A privacidade morreu. Quem quiser saber o que escrevi em privado, o que comprei, onde fui, a quem telefonei e mais o que quiser, basta saber mexer em computadores ou contratar alguém para entrar e bufar. Não será a restauração da PIDE, mas é parecido. Com uma diferença. A PIDE era “selectiva”, isto é, violava a vidinha dos que classificava como “maus” e deixava os outros em relativa paz. Agora, viola-se a vida de toda a gente, sem precisar de ser polícia ou de pedir autorização seja a quem for.

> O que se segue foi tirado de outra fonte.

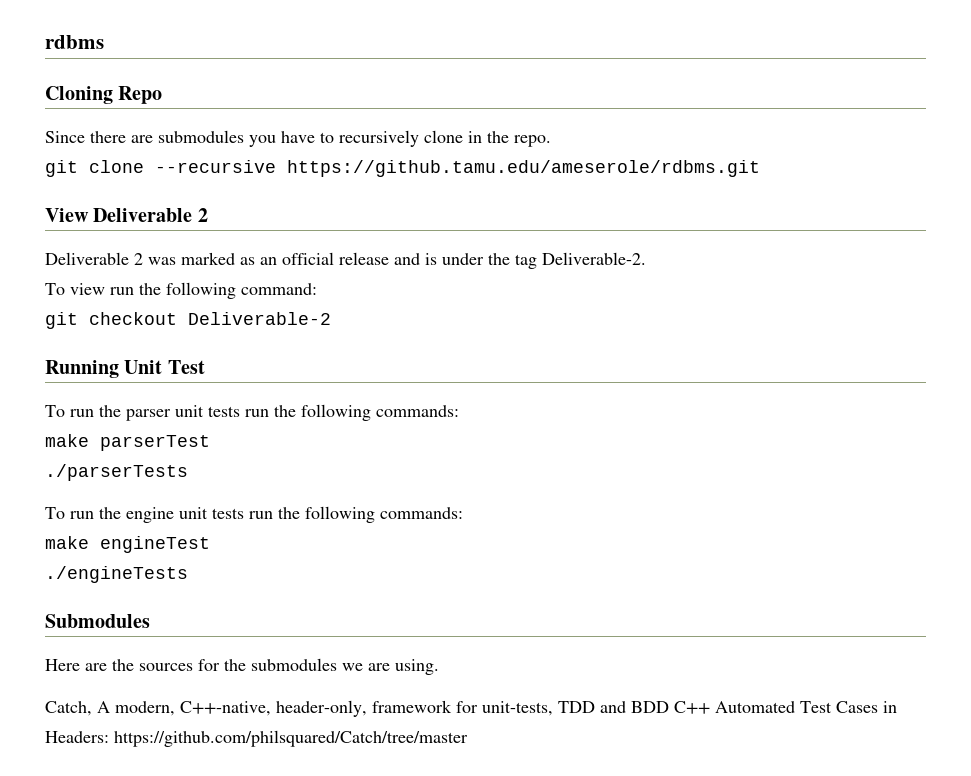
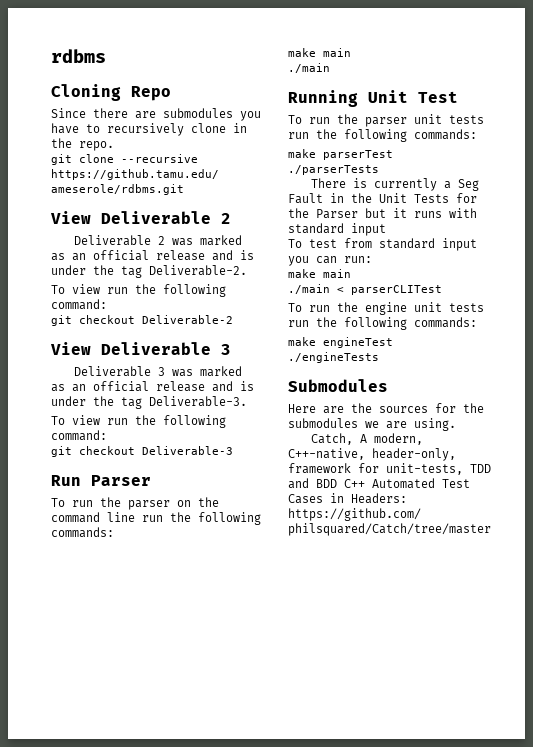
(331, 318) none -> [50,342,231,355] [74,366,243,377] [51,381,254,392] [51,396,247,409] [51,415,226,428] [51,430,107,441] [51,446,233,457] [51,475,151,486] [51,497,219,510] [51,512,261,525] [51,527,114,538] [288,48,351,57] [288,63,330,73] // View Deliverable 3 // Deliverable 3 was marked as an official release and is under the tag Deliverable-3. // To view run the following command: // git checkout Deliverable-3 // Run Parser // To run the parser on the command line run the following commands: // make main // ./main
(188, 472) none -> [311,178,480,191] [288,193,477,204] [288,208,477,219] [288,223,386,236] [288,238,477,251] [288,256,372,266] [288,269,351,278] [288,284,442,295] // There is currently a Seg Fault in the Unit Tests for the Parser but it runs with standard input // To test from standard input you can run: // make main // ./main < parserCLITest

A coisa penetra, triunfante, por toda a parte. E, se o princípio do sigilo da correspondência é letra morta, se a condenação da bufaria passou a ser selectiva como no tempo da PIDE, não é menos verdade que entraram em crise outras regras fundamentais do Estado de direito, como a que postulava que os fins não justificam os meios e a que reservava a investigação da vida das pessoas às autoridades judiciais e policiais. Não faltam apóstolos a defender o seu fim e a incensar os ladrões, segundo a “qualidade” do que roubaram. O roubo ainda não é admitido como prova, mas já faltou mais para que o seja. Os acusadores prosperam, alimentados por media sequiosos de vender.
Enfim, não faltará quem diga que estou a defender a corrupção e os corruptos, em vez de elogiar “jornalistas de investigação”, os hakers e os acusadores televisivos mascarados de comentadores. Sou uma carta fora do baralho da “modernidade”. Paciência.